The scientific coordination receives advice and orientation from a scientific committee made up of prestigious European experts.
The members of the scientifc committee
- Michèle Artigue (FR)
- Justin Dillon (UK)
- Harrie Eijkelhof (NETH)
- Wynne Harlen (UK)
- Pierre Léna (FR)
The two scientific coordinators David Jasmin and Peter Baptist are also members of this committee.
Short curriculum vitae of the members
Pr. Michèle Artigue
After a PHD in Mathematical Logics and mathematical research in that area, Michèle Artigue progressively entered the field of research in mathematics education, thanks to her involvement in the activities of research, innovation and teacher training developed at the Institute of Research in Mathematics Education at the University Paris 7. Beyond theoretical contributions on the relationships between epistemology and didactics, her main research areas have been the teaching and learning of mathematics at university level.,. She is currently full professor at the Mathematics Department at the University Paris Diderot - Paris 7. She became President of the International Commission on Mathematics Instruction in January 2007.
Prof. Dr. Peter Baptist
Peter Baptist, born in 1948 in Bad Kissingen, studied mathematics and physics – diploma in mathematics, PhD and qualification as a university professor at Würzburg University. He worked as a teacher at a Gymnasium in Bayreuth and at a comprehensive school in Hollfeld. He got professorships at Erlangen University and at the Technical University Dresden. Since 1994 he has held the chair of mathematics and mathematics education at Bayreuth University. In 2003 he received the Bavarian State Award of the Ministry of Education. Among other projects he was responsible for the improvement of teaching and learning of mathematics in SINUS and SINUS-Transfer, a nationwide project with more than 1800 schools.
Optimization Theory, Elementary Geometry, History of Mathematics, Teaching and Learning of Mathematics, Development of Dynamic Worksheets and Learning Environments, Dynamic Mathematics GEONExT.
Dr.
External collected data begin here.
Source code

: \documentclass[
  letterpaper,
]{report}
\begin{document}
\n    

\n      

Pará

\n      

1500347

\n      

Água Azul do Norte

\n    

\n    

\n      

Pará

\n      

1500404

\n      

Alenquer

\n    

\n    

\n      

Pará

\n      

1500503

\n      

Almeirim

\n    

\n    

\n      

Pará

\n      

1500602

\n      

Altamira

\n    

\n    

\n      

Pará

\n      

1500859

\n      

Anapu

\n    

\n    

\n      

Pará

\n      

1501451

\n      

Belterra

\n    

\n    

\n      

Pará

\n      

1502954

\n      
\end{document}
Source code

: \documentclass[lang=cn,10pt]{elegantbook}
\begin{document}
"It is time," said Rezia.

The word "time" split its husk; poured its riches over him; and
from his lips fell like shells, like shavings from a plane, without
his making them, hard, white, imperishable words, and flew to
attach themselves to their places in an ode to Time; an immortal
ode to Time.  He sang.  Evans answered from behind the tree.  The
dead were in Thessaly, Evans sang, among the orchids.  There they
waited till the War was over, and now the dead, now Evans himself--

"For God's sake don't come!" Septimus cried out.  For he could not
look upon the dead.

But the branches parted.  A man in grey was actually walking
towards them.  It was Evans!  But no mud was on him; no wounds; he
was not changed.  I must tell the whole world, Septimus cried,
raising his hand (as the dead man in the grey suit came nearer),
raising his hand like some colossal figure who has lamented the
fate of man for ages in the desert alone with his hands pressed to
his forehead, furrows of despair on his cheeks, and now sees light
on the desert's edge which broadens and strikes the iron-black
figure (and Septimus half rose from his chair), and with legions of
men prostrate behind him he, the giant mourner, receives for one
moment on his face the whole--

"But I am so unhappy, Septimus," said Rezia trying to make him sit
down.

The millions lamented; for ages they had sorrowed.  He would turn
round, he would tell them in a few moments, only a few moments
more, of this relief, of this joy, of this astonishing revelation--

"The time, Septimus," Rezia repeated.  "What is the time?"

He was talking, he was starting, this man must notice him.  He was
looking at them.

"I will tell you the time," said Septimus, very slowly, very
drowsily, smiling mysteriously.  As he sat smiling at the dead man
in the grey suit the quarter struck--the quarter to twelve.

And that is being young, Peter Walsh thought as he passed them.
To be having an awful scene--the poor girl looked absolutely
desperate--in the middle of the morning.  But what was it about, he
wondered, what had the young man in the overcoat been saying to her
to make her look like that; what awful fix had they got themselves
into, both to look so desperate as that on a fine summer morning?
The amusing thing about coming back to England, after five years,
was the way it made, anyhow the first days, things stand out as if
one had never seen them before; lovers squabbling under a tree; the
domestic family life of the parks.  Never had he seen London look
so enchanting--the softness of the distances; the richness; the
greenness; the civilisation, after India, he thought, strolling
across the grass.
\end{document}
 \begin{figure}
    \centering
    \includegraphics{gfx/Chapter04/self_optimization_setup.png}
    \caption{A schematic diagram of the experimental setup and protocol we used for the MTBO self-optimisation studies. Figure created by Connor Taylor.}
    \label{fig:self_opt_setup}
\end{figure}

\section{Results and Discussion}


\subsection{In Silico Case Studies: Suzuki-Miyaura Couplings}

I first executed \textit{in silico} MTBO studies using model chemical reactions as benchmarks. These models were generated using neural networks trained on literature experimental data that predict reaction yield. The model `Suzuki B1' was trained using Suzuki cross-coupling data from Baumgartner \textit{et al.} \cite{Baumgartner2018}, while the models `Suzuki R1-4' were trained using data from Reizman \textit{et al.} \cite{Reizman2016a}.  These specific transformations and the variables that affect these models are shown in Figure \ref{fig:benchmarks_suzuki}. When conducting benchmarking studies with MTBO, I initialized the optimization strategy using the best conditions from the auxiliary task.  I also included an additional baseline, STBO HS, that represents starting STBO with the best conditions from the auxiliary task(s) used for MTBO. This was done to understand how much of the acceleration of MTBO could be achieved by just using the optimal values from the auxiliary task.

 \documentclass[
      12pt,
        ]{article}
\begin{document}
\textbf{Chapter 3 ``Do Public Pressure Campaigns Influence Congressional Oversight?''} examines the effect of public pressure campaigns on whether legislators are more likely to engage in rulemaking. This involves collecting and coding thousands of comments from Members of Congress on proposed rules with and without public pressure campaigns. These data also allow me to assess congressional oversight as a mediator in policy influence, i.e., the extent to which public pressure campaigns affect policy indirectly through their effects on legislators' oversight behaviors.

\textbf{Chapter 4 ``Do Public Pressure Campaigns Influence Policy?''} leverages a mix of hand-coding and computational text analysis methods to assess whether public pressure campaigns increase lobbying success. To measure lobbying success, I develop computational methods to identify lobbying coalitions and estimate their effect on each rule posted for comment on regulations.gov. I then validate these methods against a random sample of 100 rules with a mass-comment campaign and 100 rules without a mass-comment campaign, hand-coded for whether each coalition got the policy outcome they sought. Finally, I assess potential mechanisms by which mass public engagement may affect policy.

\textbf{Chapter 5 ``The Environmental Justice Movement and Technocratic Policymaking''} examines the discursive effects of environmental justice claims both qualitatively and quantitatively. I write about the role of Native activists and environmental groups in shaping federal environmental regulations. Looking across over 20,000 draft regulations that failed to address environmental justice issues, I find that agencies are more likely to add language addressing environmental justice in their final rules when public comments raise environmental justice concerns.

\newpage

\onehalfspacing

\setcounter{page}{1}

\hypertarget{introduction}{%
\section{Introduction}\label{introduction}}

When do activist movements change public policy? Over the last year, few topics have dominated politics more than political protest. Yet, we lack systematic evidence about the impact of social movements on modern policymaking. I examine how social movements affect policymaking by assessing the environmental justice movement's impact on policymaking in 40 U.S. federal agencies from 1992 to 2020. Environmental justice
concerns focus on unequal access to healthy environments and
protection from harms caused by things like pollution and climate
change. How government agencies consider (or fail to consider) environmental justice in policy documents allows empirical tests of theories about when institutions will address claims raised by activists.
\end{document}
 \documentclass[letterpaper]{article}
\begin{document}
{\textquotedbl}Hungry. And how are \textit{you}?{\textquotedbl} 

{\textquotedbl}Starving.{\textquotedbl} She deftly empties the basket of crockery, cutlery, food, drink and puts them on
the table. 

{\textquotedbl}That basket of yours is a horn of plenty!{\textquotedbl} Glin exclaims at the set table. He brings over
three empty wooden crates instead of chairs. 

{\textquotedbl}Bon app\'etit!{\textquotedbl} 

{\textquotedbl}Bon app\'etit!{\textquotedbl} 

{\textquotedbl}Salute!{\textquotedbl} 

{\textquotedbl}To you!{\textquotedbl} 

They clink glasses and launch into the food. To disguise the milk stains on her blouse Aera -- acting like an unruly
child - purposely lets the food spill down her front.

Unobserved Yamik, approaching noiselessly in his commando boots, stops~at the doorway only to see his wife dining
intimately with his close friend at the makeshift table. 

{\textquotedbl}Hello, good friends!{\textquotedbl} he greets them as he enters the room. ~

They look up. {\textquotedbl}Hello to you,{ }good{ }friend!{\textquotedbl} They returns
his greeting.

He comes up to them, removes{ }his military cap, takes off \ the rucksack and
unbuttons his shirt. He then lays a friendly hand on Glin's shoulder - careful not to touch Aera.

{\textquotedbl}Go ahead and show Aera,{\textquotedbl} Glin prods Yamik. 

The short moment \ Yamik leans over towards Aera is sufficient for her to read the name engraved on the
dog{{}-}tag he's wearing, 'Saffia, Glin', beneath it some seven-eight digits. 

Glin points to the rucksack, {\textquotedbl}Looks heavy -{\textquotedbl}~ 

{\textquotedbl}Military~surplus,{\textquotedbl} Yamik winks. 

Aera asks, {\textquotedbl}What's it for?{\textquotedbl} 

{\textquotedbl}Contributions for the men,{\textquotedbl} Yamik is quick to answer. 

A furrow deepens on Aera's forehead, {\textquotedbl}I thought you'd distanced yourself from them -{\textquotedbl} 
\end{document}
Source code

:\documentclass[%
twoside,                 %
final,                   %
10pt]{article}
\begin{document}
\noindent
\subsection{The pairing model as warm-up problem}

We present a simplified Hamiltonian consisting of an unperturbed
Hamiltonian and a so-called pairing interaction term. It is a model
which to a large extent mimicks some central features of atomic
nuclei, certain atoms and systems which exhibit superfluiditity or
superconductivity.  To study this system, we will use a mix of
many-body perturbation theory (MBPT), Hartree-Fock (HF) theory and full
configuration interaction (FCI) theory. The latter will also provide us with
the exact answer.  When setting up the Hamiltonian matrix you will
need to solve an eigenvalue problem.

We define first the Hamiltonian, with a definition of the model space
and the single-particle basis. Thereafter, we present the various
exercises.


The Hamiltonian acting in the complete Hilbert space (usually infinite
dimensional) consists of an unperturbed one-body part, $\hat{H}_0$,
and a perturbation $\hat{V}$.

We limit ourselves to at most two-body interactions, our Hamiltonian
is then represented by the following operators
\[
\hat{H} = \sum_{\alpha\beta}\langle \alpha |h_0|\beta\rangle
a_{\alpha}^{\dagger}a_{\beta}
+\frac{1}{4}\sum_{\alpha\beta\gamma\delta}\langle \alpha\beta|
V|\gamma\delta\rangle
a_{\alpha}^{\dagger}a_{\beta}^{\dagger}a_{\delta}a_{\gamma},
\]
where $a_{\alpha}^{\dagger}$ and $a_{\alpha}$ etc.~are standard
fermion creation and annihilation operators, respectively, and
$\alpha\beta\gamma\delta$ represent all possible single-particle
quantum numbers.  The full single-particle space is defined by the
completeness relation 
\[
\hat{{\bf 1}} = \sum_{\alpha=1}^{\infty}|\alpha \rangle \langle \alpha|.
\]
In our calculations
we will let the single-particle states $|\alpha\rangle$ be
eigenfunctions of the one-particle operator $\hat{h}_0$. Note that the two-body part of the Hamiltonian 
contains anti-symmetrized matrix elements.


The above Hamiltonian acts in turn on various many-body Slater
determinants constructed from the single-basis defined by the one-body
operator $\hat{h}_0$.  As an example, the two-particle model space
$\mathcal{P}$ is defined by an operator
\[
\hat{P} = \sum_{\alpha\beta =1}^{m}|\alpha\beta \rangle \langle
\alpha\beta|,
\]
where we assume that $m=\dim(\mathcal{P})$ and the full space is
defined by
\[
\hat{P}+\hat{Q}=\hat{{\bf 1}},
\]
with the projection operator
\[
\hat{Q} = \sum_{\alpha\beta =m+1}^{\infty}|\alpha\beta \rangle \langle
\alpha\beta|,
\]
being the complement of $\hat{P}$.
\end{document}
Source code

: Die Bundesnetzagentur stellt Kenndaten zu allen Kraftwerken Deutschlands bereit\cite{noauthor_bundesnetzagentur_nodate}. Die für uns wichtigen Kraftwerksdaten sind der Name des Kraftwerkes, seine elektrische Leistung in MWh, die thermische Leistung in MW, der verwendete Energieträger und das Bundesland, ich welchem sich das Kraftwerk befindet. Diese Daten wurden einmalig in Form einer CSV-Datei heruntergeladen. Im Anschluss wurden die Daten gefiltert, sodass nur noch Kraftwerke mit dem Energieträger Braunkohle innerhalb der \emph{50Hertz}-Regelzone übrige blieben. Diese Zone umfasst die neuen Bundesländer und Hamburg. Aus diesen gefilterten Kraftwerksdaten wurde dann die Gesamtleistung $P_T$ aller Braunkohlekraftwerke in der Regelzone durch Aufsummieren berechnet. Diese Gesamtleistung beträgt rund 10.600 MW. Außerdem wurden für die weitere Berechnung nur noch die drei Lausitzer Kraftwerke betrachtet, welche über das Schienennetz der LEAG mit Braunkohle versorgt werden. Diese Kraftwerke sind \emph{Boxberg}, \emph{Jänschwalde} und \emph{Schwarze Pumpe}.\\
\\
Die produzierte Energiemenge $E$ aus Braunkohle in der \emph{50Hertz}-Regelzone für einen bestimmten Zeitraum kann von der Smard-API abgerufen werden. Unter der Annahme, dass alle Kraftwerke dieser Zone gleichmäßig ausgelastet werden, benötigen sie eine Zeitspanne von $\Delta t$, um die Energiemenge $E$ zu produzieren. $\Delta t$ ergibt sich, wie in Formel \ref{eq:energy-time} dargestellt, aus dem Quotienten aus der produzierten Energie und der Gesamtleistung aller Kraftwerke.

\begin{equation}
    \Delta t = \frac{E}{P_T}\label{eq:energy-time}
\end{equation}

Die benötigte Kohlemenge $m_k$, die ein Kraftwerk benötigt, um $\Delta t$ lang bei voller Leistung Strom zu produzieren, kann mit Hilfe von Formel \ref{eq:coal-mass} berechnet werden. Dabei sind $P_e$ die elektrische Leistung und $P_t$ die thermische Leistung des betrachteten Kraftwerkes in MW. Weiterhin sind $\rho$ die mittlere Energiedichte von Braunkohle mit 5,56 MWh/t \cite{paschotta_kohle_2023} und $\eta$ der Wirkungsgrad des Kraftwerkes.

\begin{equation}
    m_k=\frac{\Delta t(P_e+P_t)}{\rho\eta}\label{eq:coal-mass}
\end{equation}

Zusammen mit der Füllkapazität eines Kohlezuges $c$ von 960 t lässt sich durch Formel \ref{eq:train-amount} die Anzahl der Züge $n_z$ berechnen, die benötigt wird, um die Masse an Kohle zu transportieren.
Justin Dillon
Dr Justin Dillon is Senior Lecturer in Science and Environmental Education and Head of the Science and Technology Education Group at King’s College London. He studied Chemistry at Birmingham University before qualifying as a science teacher at Chelsea College, University of London. He taught in London for 10 years, during which time he completed an MA in Scientific education at King’s, before joining the College in 1989. Dr Dillon’s PhD examined science teacher development in school science departments. He is President of the European Scientific education Research Education and an editor of the International Journal of Scientific education. He co-edited Learning to Teach Science (1995), Becoming a Teacher (2007) and the Re-emergence of Values in Scientific education (2007).
Dr. Wynne Harlen
Dr. Wynne Harlen has held several high ranking positions in scientific education and research in the UK, including Sidney Jones Professor of Scientific education at the University of Liverpool and Director of the Scottish Council for Research in Education. She has an honorary position as Visiting Professor at the University of Bristol, England, although working from her home in Scotland. She acts as consultant to several primary/elementary school science projects in various countries and is currently committed to the IAP Scientific education Programme on the development of inquiry-based scientific education. She is the author of 28 books and of many journal articles and reports on scientific education, evaluation and student assessment.
Dr. David Jasmin
David Jasmin, a Phd in physics, has been working in science Education and Science popularization since 1995. He is a research Engineer in La main a la pate since 1997 and Head of this programme since 2005. He is the author and the editor of various books on primary science education. He is the scientific coordinator of the POLLEN Project.
Pr. Pierre Léna
Member since 1991 of Académie des sciences (Paris), has centred his scientific work on infrared astronomy. This work led him to organize the European Very Large Telescope as an interferometer. His interest in educational matters led him to become President of the Institut national de recherche pédagogique (1991-1997) and to be one of the 3 founder members of the La main à la pâte (Hands on) action renovating scientific education in schools since 1996. Until 2007, he has been President of the Comité d’éthique des sciences from Centre national de la recherche scientifique and vice-president of the Association Bernard-Grégory. Since 2005, he is Education Secretary of the French Académie des sciences.